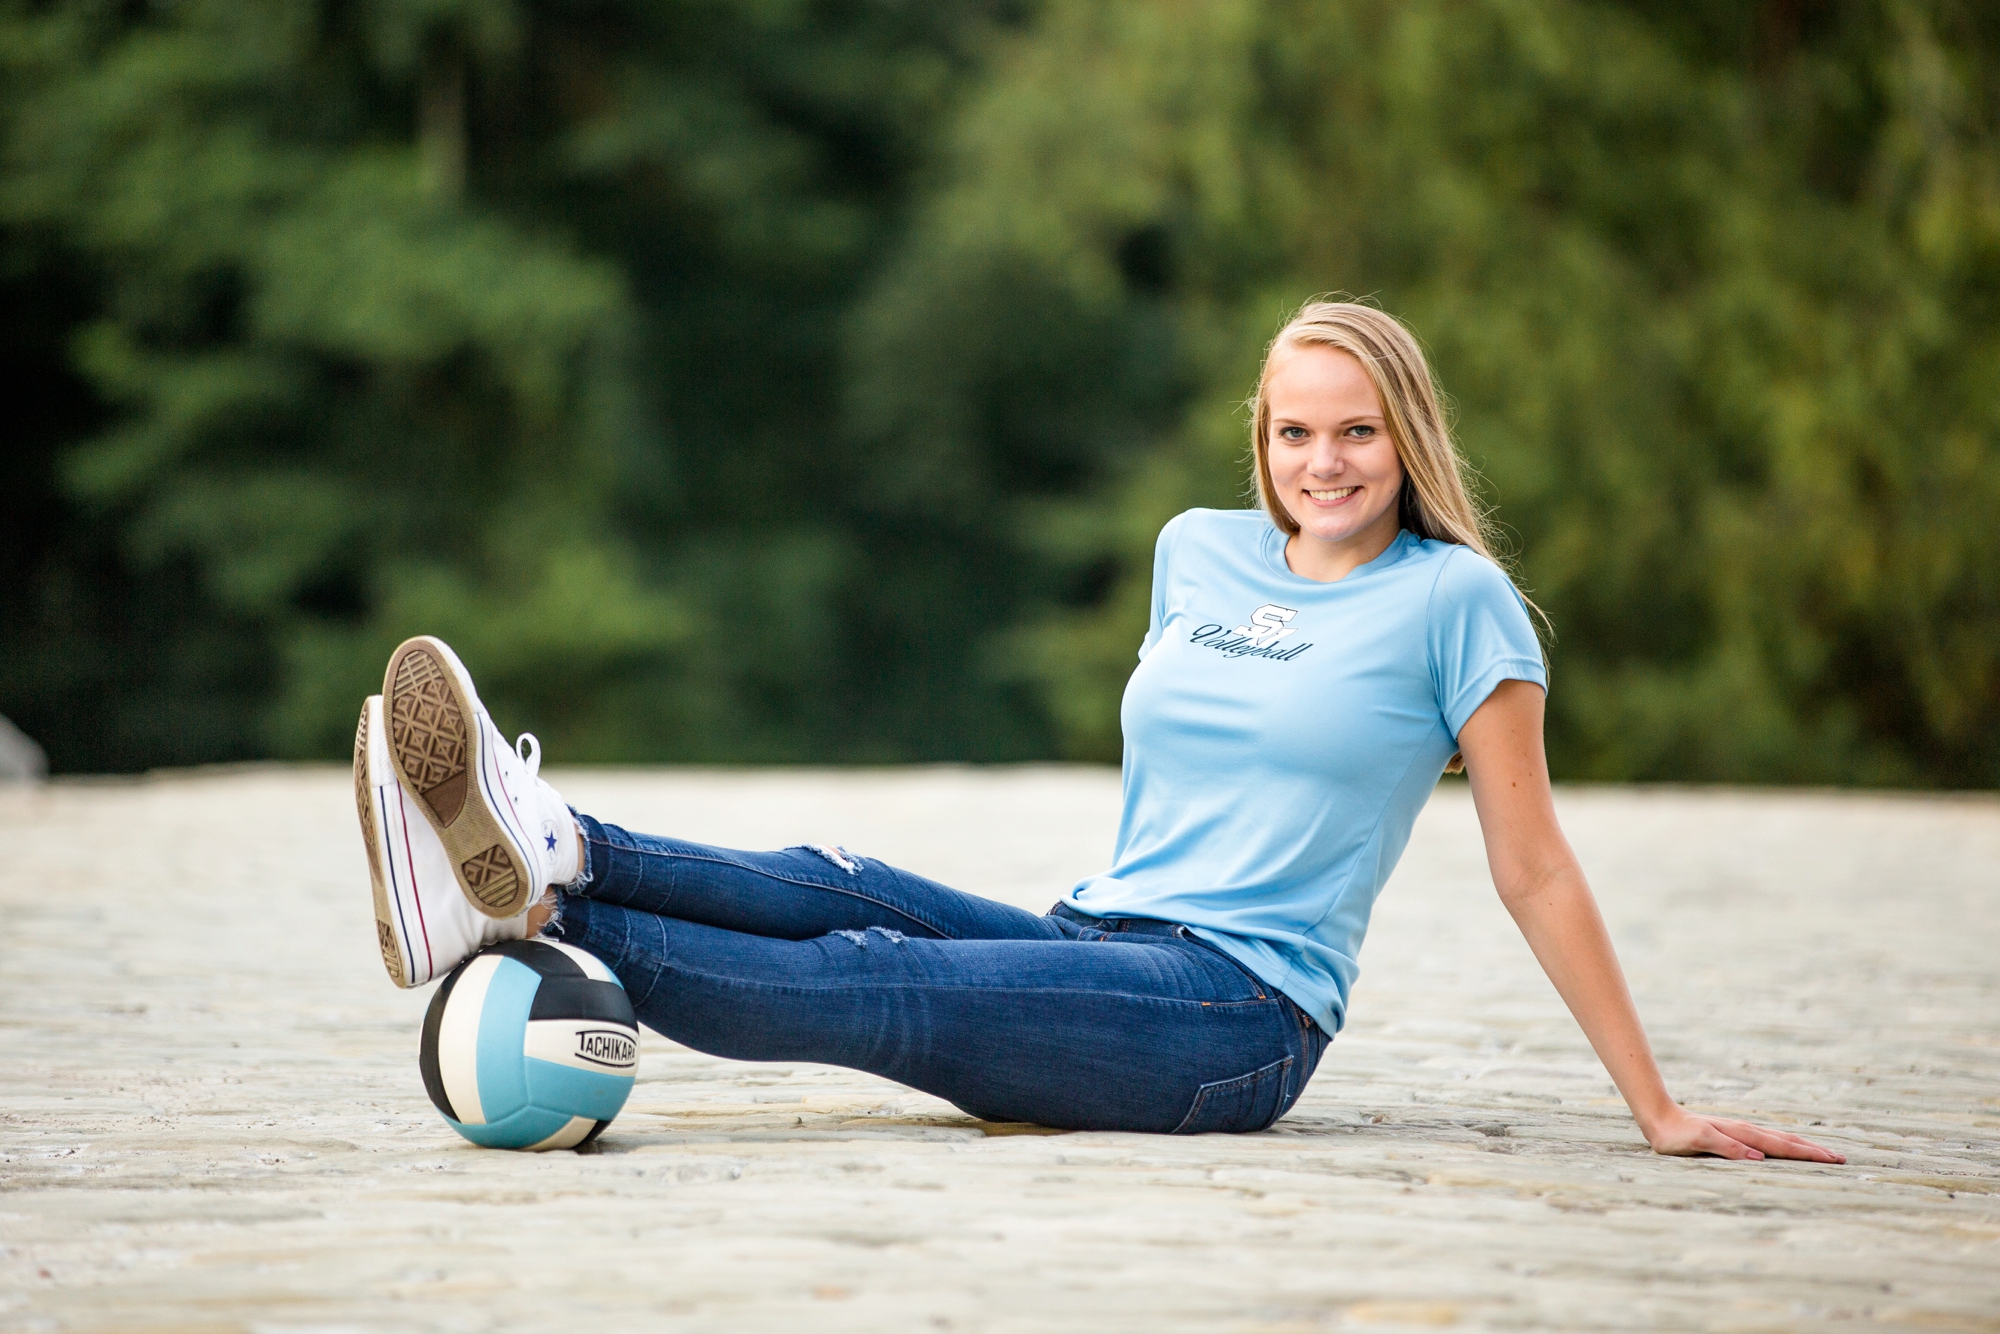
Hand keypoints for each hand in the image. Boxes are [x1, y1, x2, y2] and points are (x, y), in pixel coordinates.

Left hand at [1644, 1109, 1844, 1162]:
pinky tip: (1784, 1149)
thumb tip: (1758, 1158)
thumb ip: (1726, 1148)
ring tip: (1821, 1153)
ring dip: (1801, 1146)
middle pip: (1786, 1141)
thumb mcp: (1698, 1141)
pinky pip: (1766, 1141)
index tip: (1832, 1159)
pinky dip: (1783, 1145)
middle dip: (1813, 1150)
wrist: (1658, 1118)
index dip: (1807, 1154)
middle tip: (1840, 1158)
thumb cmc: (1675, 1135)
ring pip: (1778, 1139)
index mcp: (1742, 1135)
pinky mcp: (1732, 1135)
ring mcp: (1740, 1132)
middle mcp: (1745, 1132)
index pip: (1781, 1147)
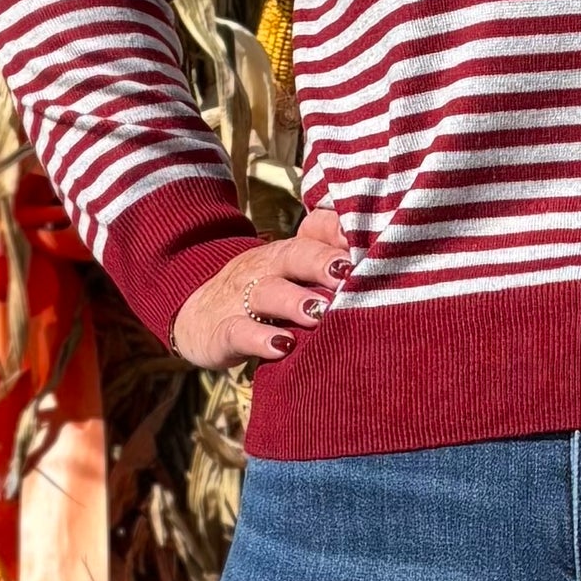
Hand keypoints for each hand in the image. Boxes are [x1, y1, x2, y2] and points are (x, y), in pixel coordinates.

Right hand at [172, 203, 350, 366]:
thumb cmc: (263, 297)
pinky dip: (259, 339)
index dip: (337, 232)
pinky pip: (239, 332)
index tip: (364, 239)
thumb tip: (384, 262)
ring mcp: (241, 299)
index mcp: (287, 254)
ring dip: (294, 301)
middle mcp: (265, 269)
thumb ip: (329, 267)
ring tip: (319, 313)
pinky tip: (280, 347)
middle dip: (320, 262)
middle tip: (346, 274)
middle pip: (292, 256)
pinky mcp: (223, 331)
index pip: (314, 233)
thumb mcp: (292, 278)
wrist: (196, 317)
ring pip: (267, 292)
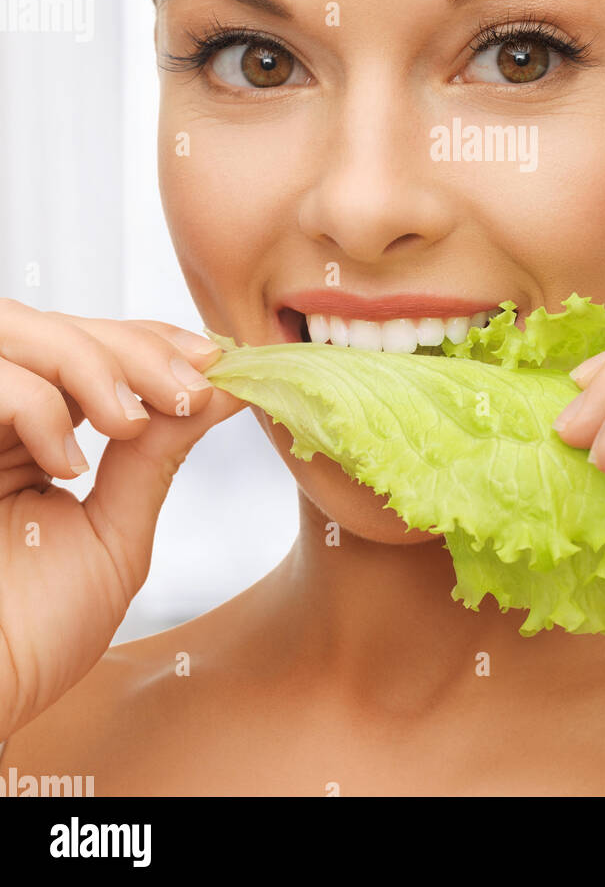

───

> _What needs to be done_
An exact copy of the records above is required, leaving out the pictures.

> _Reply_
Hand keypoints for each hand in the image. Boxes are [x1, y1, x2, y2] and points are (x, y), in pixel coordinates.

Left hand at [1644, 1109, 1844, 1162]:
pinky tip: (1784, 1149)
thumb tip: (1758, 1158)
thumb ip: (1726, 1148)
ring tip: (1821, 1153)
ring dip: (1801, 1146)
middle pip: (1786, 1141)
thumb mcp: (1698, 1141)
pinky pip: (1766, 1141)
index tip: (1832, 1159)
pinky dip: (1783, 1145)
middle dip: (1813, 1150)
wrist: (1658, 1118)
index dip: (1807, 1154)
middle tip: (1840, 1158)
thumb cmc: (1675, 1135)
ring pip: (1778, 1139)
index mcp: (1742, 1135)
pinky mcp: (1732, 1135)
ring mcp: (1740, 1132)
middle mcp: (1745, 1132)
index pip: (1781, 1147)
Hand keypoints for each hand in the image. Boxes are [x1, y1, x2, y2] and points are (x, y), in pixel coordinates.

Right hand at [172, 203, 350, 366]:
thumb cmc: (263, 297)
pinky dip: (259, 339)
index dip: (337, 232)
pinky pip: (239, 332)
index tip: (364, 239)
thumb tip: (384, 262)
ring mcp: (241, 299)
index mcp: (287, 254)
ring dip: (294, 301)
middle mcp: (265, 269)
thumb ip: (329, 267)
ring tip: (319, 313)
pinky tip: (280, 347)
middle dip: (320, 262)
middle tip: (346, 274)
middle pip: (292, 256)
pinky mcp: (223, 331)
index pip: (314, 233)
thumb mcp: (292, 278)
wrist: (196, 317)
ring pip: (267, 292)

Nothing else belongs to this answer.